The Royal Wedding in 1929
Then Crown Prince Olav and Princess Märtha of Sweden were wed in Vor Frelsers church (now Oslo Cathedral) on 21 March 1929. Upon her marriage, Princess Märtha became the Crown Princess of Norway.
Crown Prince Olav and Princess Märtha were cousins and had known each other since childhood. They became secretly engaged during the 1928 Summer Olympic Games in Amsterdam whe
re the Crown Prince was competing for a medal in sailing. The Crown Prince travelled incognito to Stockholm on 13 January 1929, and the engagement was officially announced on 14 January. News of the engagement was very well received, not only because it was clearly a match based on love, but also because it was seen as helping to ease any residual tension following the dissolution of the union between Norway and Sweden 24 years earlier.
The Princess arrives in Oslo
Princess Märtha arrived in Oslo by train several days before the wedding. During the last part of the journey, the princess rode in her own special train decorated with flags and the couples initials. She was met at Oslo Eastern Railway Station by Crown Prince Olav. The bride-and-groom-to-be rode in a landau drawn by four horses up Karl Johans gate to the Royal Palace, where they greeted their many well-wishers from the Palace balcony.
Oslo had been decorated for the wedding, and many buildings and streets were arrayed with flags and banners. The couple toured the city for three hours, greeting people in the streets. That evening a ball was held at the Palace, and the next evening there was a gala performance at the National Theatre.

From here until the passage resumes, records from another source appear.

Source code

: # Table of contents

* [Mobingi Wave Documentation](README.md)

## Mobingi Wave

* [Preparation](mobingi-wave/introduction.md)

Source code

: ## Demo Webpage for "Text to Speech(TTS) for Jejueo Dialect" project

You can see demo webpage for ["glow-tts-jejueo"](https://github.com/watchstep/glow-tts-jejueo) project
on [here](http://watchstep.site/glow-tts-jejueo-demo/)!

The church was adorned in flowers of different shades of white – azaleas, lilacs, tulips, hydrangeas and white lilies – against a backdrop of palms. Several hundred singers from three separate choirs flanked the pipe organ, while 50 military officers stood in salute along the centre aisle.
There were 1 600 invited guests, including numerous relatives and friends on both sides, as well as government officials, foreign diplomats and many prominent citizens.
The bridal gown
Princess Märtha wore a gown of white silver lamé with a four-metre long train, embroidered with lilies and decorated with pearls and sequins. Her veil – which was nearly as long as the train of her dress – was of old Brussels lace, and was held in place with a tiara of orange blossoms topped with a tiny wreath of myrtle. The bouquet was made up of white lilies, later to become known as Märtha lilies.
The wedding ceremony
The ceremony began at 12:00 pm. Crown Prince Olav entered the cathedral accompanied by his best man, the Duke of York, to the tones of Rikard Nordraaks Purpose, played by the cathedral organist, Eyvind Alnæs.
The Crown Prince was followed by the closest members of the Royal families, while the Norwegian Student Choral Society sang Wilhelm Stenhammars Sverige (Sweden). The bride entered the cathedral on the arm of her father. Four pairs of bridesmaids – each comprised of a Norwegian and a Swedish representative – walked behind her hand-in-hand, with Princess Ingrid of Sweden and the Norwegian explorer and humanitarian Mr Fridtjof Nansens daughter Irmelin at the head.
The ceremony was conducted by Bishop Johan Lunde. The congregation sang the hymns Kjærlighet fra Gud (Love from God) and Gud som ljos og gleda sender (God Who Sends Light and Happiness). The ceremony was concluded with the Hallelujah Chorus by Händel.
Two 21-gun salutes were fired from Akershus Fortress. A wedding lunch for 200 guests was held at the Palace after the ceremony.